-- Entries provided follows --

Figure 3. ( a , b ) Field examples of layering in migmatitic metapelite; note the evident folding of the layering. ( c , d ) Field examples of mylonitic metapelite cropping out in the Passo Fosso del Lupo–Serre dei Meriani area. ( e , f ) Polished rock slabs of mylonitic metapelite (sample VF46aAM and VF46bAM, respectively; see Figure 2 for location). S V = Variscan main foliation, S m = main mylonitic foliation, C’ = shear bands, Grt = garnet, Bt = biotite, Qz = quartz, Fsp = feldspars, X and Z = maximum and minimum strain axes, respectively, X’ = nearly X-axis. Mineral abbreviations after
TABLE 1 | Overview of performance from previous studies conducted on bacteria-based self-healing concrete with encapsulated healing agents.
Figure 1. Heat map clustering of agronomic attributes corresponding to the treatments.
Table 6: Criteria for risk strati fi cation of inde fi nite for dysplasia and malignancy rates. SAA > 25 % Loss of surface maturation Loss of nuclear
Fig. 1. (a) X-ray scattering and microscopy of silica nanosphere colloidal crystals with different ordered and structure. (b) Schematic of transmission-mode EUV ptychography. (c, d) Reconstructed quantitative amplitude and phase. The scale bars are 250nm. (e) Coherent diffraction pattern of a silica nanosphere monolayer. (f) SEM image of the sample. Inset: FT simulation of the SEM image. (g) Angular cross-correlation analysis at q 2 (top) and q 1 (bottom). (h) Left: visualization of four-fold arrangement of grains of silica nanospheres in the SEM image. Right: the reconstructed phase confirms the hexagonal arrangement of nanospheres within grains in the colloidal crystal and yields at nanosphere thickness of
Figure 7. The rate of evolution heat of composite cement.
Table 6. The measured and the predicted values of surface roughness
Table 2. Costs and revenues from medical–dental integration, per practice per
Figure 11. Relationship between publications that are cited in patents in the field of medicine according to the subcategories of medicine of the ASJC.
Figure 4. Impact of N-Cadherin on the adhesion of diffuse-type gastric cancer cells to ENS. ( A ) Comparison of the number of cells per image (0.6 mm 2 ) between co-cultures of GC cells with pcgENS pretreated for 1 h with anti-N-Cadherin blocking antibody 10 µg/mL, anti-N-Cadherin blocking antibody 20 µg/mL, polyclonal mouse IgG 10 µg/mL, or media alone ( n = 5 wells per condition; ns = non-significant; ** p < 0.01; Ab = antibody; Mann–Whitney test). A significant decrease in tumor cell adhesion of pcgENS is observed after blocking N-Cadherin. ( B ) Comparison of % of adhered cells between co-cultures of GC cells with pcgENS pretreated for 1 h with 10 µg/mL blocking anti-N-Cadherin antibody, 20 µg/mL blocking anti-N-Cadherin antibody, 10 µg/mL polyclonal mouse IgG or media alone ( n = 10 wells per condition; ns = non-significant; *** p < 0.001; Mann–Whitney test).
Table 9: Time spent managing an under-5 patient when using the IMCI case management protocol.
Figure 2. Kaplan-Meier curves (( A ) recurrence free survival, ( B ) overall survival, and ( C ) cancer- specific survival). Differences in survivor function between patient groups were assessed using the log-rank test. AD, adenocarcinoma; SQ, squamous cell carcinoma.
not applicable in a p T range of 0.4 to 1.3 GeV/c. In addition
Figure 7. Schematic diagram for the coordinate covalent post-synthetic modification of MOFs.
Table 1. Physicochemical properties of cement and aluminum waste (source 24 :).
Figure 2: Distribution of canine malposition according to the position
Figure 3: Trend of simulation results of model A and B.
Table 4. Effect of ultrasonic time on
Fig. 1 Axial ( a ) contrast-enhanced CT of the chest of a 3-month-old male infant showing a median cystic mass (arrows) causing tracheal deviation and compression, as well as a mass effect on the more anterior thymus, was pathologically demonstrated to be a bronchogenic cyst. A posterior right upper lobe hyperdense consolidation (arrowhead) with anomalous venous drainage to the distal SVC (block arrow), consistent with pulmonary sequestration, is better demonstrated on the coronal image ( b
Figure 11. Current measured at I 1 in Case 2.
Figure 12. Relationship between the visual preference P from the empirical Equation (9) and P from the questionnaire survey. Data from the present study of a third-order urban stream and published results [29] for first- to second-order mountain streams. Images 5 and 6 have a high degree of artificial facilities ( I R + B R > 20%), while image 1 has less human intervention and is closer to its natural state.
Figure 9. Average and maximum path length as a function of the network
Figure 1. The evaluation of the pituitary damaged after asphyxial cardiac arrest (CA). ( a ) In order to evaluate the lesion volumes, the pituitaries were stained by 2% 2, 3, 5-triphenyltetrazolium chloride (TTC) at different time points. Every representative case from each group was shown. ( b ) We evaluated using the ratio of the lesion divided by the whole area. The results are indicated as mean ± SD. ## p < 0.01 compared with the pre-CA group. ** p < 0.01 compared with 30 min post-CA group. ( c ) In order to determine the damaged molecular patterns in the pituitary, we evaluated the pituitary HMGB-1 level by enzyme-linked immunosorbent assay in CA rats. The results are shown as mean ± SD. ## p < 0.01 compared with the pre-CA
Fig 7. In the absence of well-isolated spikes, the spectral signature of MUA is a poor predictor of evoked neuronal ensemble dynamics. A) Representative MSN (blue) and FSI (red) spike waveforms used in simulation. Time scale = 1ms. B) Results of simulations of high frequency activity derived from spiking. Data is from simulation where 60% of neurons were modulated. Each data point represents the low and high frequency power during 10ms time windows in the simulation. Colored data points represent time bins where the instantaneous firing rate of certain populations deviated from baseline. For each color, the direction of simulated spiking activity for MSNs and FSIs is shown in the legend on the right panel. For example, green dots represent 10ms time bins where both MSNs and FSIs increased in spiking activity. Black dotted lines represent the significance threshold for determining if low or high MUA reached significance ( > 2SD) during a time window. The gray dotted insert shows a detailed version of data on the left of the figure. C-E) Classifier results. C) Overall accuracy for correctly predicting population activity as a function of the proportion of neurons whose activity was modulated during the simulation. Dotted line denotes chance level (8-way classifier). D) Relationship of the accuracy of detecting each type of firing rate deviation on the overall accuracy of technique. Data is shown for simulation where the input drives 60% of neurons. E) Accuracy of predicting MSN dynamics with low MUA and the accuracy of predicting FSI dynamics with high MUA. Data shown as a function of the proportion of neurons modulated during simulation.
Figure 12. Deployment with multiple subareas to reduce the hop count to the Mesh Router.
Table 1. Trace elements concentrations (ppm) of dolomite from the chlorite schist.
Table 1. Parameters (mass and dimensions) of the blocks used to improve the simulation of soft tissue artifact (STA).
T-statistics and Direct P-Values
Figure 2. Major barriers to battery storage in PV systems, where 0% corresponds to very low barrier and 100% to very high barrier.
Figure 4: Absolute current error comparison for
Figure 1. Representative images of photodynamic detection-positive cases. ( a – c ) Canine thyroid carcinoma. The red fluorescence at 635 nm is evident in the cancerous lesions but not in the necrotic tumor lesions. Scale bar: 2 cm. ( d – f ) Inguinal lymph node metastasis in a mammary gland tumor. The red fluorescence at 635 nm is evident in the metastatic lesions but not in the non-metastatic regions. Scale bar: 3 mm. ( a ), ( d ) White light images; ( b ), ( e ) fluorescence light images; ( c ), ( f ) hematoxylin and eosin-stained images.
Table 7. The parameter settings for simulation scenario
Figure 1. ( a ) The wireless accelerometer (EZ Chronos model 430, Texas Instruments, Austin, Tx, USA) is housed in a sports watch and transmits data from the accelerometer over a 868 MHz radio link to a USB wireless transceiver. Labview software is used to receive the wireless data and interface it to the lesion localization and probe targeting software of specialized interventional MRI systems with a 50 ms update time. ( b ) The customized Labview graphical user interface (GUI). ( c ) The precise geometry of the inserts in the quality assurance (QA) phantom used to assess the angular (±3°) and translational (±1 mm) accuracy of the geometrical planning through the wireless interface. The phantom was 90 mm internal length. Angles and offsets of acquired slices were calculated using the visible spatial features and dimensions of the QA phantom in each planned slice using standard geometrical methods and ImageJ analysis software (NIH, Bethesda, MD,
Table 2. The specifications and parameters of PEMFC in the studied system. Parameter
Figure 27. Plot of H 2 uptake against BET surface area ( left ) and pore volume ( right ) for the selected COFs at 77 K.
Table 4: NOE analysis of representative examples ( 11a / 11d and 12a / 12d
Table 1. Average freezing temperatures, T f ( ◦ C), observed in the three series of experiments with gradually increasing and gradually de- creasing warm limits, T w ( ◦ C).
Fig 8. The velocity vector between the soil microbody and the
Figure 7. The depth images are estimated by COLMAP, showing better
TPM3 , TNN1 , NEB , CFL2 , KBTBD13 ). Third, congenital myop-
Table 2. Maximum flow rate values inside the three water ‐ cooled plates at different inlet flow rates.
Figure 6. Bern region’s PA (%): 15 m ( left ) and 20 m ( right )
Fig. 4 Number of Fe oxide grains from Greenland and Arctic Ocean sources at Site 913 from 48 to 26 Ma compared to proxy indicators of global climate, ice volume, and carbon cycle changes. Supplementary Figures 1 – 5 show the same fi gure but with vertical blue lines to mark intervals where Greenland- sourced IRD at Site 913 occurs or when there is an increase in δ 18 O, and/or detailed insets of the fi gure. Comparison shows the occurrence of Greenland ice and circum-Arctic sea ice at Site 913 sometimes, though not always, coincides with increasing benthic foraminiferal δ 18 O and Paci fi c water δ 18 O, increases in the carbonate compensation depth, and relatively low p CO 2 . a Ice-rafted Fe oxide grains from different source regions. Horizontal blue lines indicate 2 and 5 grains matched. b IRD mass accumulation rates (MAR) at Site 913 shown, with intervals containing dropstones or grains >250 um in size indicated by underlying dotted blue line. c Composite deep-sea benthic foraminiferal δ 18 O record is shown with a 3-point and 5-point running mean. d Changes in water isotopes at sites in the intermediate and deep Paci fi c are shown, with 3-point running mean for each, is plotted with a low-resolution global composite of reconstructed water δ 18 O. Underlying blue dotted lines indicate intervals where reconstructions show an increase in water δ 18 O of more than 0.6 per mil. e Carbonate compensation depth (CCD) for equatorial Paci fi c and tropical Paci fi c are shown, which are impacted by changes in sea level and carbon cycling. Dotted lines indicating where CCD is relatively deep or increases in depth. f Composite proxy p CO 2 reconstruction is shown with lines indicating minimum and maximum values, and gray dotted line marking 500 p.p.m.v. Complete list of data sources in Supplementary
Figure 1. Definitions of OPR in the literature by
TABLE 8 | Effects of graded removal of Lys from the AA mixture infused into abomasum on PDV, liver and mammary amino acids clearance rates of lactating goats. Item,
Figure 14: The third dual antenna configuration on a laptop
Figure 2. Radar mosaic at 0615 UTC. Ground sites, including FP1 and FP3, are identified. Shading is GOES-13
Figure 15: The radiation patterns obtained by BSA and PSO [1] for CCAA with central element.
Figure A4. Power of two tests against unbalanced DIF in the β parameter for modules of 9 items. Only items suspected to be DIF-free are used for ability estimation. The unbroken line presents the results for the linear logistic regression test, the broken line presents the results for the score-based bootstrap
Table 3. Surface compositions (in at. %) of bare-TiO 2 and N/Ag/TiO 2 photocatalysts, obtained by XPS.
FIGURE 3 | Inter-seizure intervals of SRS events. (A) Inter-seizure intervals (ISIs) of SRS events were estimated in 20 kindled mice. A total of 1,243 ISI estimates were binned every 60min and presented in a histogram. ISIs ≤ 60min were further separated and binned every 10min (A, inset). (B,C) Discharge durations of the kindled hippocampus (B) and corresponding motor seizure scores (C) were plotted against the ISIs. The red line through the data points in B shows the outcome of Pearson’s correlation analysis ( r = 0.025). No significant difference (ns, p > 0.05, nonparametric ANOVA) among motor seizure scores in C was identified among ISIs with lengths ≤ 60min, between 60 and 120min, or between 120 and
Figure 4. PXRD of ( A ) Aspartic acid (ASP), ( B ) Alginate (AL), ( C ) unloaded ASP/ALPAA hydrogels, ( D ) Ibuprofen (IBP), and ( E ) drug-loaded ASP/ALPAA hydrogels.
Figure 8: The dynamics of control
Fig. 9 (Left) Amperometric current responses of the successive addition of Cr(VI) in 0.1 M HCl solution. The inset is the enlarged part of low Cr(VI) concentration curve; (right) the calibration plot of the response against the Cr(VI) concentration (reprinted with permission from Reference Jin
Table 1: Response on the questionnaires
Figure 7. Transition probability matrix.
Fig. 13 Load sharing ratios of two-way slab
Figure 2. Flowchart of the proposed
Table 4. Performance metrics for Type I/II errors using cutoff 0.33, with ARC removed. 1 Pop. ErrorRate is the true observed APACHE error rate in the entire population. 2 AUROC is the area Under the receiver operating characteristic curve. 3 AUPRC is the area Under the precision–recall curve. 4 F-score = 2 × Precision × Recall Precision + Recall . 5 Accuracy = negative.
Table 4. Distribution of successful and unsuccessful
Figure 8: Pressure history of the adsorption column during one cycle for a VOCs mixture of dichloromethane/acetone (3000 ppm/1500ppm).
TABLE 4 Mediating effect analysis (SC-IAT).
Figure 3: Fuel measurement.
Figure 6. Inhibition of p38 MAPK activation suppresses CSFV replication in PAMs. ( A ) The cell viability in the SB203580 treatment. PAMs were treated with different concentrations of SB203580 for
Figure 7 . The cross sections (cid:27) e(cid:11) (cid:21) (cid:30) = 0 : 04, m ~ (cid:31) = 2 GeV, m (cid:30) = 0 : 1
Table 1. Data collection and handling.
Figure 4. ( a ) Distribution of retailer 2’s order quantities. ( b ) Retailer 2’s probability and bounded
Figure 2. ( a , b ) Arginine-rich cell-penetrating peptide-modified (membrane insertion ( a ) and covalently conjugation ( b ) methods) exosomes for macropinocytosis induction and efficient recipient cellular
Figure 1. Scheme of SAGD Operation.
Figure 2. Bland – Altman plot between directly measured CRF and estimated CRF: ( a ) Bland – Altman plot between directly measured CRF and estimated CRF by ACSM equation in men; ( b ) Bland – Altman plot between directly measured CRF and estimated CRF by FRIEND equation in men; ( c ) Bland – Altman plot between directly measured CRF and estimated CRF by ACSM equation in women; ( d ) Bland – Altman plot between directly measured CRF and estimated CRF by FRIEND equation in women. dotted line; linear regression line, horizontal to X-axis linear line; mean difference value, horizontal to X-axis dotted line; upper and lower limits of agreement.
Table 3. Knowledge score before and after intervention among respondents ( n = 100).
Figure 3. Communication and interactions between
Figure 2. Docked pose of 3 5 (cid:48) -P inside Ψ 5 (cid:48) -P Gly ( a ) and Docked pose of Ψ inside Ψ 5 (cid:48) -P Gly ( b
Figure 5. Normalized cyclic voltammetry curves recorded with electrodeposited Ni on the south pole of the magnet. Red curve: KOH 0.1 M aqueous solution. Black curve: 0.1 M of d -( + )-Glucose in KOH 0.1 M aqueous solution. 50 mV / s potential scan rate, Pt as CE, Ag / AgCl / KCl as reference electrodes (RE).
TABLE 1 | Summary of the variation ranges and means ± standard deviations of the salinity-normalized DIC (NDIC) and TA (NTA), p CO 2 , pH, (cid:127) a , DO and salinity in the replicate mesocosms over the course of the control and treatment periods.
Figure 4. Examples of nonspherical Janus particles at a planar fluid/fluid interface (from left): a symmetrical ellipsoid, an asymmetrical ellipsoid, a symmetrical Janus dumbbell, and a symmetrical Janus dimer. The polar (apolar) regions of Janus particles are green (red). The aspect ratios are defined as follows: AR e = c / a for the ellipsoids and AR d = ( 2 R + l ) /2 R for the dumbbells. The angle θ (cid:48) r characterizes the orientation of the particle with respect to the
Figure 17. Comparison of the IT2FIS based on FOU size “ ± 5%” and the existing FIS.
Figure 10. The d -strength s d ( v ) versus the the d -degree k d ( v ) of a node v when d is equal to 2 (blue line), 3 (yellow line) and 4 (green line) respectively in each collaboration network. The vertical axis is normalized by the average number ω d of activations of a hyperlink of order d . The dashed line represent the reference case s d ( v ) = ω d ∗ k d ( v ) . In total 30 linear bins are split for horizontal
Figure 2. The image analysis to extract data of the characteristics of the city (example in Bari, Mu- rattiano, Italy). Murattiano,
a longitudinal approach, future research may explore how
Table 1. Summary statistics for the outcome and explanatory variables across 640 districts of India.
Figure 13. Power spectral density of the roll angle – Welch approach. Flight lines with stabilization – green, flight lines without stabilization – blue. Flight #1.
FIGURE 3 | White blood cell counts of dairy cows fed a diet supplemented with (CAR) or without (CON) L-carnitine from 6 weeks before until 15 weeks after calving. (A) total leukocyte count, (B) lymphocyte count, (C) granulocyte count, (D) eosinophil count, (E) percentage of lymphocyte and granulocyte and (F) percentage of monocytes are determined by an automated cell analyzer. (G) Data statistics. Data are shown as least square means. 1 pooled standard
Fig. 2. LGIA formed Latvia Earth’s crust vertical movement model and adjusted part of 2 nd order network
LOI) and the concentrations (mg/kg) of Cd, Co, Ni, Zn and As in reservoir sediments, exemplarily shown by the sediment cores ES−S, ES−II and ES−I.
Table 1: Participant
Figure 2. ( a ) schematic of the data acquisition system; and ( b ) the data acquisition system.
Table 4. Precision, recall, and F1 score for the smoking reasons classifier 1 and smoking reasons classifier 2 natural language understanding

-- Entries provided concluded --

From the data above, reproduce word for word the lines running from the line with "Figure 2. Docked" to the line with "TABLE 1 | Summary", ends included.

Figure 2. Docked pose of 3 5 (cid:48) -P inside Ψ 5 (cid:48) -P Gly ( a ) and Docked pose of Ψ inside Ψ 5 (cid:48) -P Gly ( b
Figure 5. Normalized cyclic voltammetry curves recorded with electrodeposited Ni on the south pole of the magnet. Red curve: KOH 0.1 M aqueous solution. Black curve: 0.1 M of d -( + )-Glucose in KOH 0.1 M aqueous solution. 50 mV / s potential scan rate, Pt as CE, Ag / AgCl / KCl as reference electrodes (RE).
TABLE 1 | Summary of the variation ranges and means ± standard deviations of the salinity-normalized DIC (NDIC) and TA (NTA), p CO 2 , pH, (cid:127) a , DO and salinity in the replicate mesocosms over the course of the control and treatment periods.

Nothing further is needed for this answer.